May 24, 2017
Guest host Kate Burton presents four works reflecting on the experience of war. Lieutenant Colonel Chris Cohoes emailed his young sons while serving in Afghanistan. Matthew Modine reads one of his notes. A black soldier fights for independence during the Revolutionary War. Ruben Santiago-Hudson reads “A Soldier for the Crown” by Charles Johnson. In Robert Olen Butler’s “Mother in the Trenches,” a woman makes her way to France to be with her son. And Moacyr Scliar imagines war as just another day job in “Peace and War” read by Michael Cristofer.
May 15, 2017
From Julia Slavin's collection, The Woman Who Cut Off Her Leg at the Maidstone Club, a dark and funny story about not being able to leave your childhood behind. As you'll hear, reader Alec Baldwin finds the humor, absurdity and, ultimately, the humanity through his reading. Later in this episode, host Aparna Nancherla chats with Julia Slavin about the origins of "Covered."
May 9, 2017
Guest host Kate Burton presents three works about the roles of women. Margaret Atwood twists the tail of the fairy tale in "There Was Once," read by Jane Kaczmarek, Rene Auberjonois, and Zach Grenier. An actress is offered an unsympathetic part in "A Leading Role," by Tove Jansson, also read by Jane Kaczmarek. In Smith Henderson's "Treasure State," a young girl hitches a ride with runaway brothers. The reader is Michael Shannon.
May 3, 2017
Guest host Sonia Manzano presents three works about entering uncharted territories. An early John Updike fable, “The Different One,” imagines a bold bunny. It’s read by Michael Emerson. A gentrified town morphs into a dreamscape in Steven Millhauser’s “Coming Soon,” ready by David Morse. And Kirstin Valdez Quade’s essay “Youth From Every Quarter” looks at the harsher side of assimilation. It’s read by Manzano.
April 28, 2017
Actor Sam Underwood (The Following) reads a Sedaris story you're never going to hear on Public Radio. Also, guest host Lorin Stein (Editor of The Paris Review) talks to Sedaris about his work, and what stories he would love to hear on Too Hot For Radio.
April 26, 2017
Guest host Robert Sean Leonard presents two sweet tales of happily ever after. In Maile Meloy’s “The Proxy Marriage,” the shy hero marries the love of his life over and over. The reader is Patricia Kalember.
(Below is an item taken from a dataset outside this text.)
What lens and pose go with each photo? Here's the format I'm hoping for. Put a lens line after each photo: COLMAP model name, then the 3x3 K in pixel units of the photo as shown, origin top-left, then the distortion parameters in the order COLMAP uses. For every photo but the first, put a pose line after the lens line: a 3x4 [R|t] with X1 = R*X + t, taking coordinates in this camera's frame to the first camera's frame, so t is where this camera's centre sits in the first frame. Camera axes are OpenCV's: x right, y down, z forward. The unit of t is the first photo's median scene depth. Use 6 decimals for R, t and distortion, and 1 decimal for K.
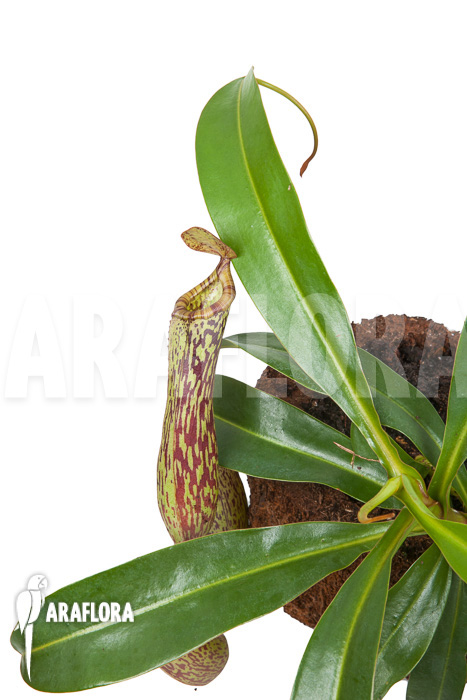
lens RADIAL K [[1313.3, 0, 232.1], [0, 1313.3, 351.9], [0, 0, 1]] dist [0.180097, 0.000000]
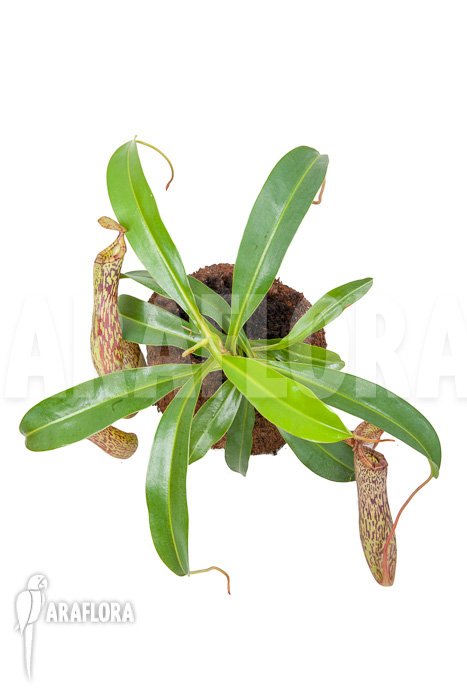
lens RADIAL K [[914.8, 0, 235.2], [0, 914.8, 347.2], [0, 0, 1]] dist [-0.003400, 0.000000]
pose [[0.999345, -0.028615, 0.022161, 0.129734], [0.028175, 0.999404, 0.019953, 0.077832], [-0.022719, -0.019316, 0.999555, -0.370528]]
And Anne Meara performs “The Worm in the Apple,” John Cheever’s tale of a marriage so perfect no one can believe it.
April 18, 2017
Guest host David Sedaris two stories about learning from your mistakes. Isaiah Sheffer reads Tobias Wolff’s “Mortals,” in which a botched obit leads to a life lesson. In Edwidge Danticat’s “Reading Lessons,” read by Marsha Stephanie Blake, it is the teacher who is taught.
April 16, 2017
Guest host Lorin Stein, editor in chief of The Paris Review, introduces a story by the late English novelist and critic Angela Carter. Carter was known for her work reinventing fairy tales and counted among her fans director Neil Jordan, who made "In the Company of Wolves" into a movie, as well as author Neil Gaiman, who is heard on this episode talking about why he loves Carter's stories and introducing the reader, actress Rita Wolf. Later in the podcast, Lorin talks to Slate critic Laura Miller, about Carter's fascinating life and what fueled her work.
April 12, 2017
Guest host Kate Burton presents a cornucopia of funny pieces from the volume The Best of The Harvard Lampoon, include works by Patricia Marx and BJ Novak. Readers include Wyatt Cenac, Michael Emerson, Richard Masur, and Alysia Reiner.
April 5, 2017
Guest host Michael Cerveris presents two stories about untrue love. A devoted wife worships her sailor husband in Daphne du Maurier's "La Sainte-Vierge," read by Kathryn Erbe. And Paul Giamatti reads a sci-fi classic by Robert Sheckley, "Pilgrimage to Earth," in which a traveller from a distant planet comes to Earth to find love.
April 3, 2017
The first chapter of Hubert Selby, Jr's classic, Last Exit To Brooklyn is many things: it's profane, violent and contains a number of racial slurs. But it's also a window into the gritty life on a Brooklyn street written by a man who had lived a horrible life and had come out the other side. In a powerful reading, actor John Turturro (Do The Right Thing, Barton Fink, The Night Of) transports us to those mean, grim streets. Also in the episode, guest host Lorin Stein, Editor of The Paris Review, talks to novelist and screenplay writer Richard Price about what it was about Last Exit To Brooklyn and Selby as a person that made him a fan.
March 20, 2017
From the best-selling author Beautiful Ruins, a story about a drug dealing Portland con artist voiced by actor Denis O'Hare who seems to have the perfect scam going, until it all goes wrong. Jess Walter talks to Aparna about where he gets his inspiration from, reading his reviews, and how he handles the dreaded writer's block.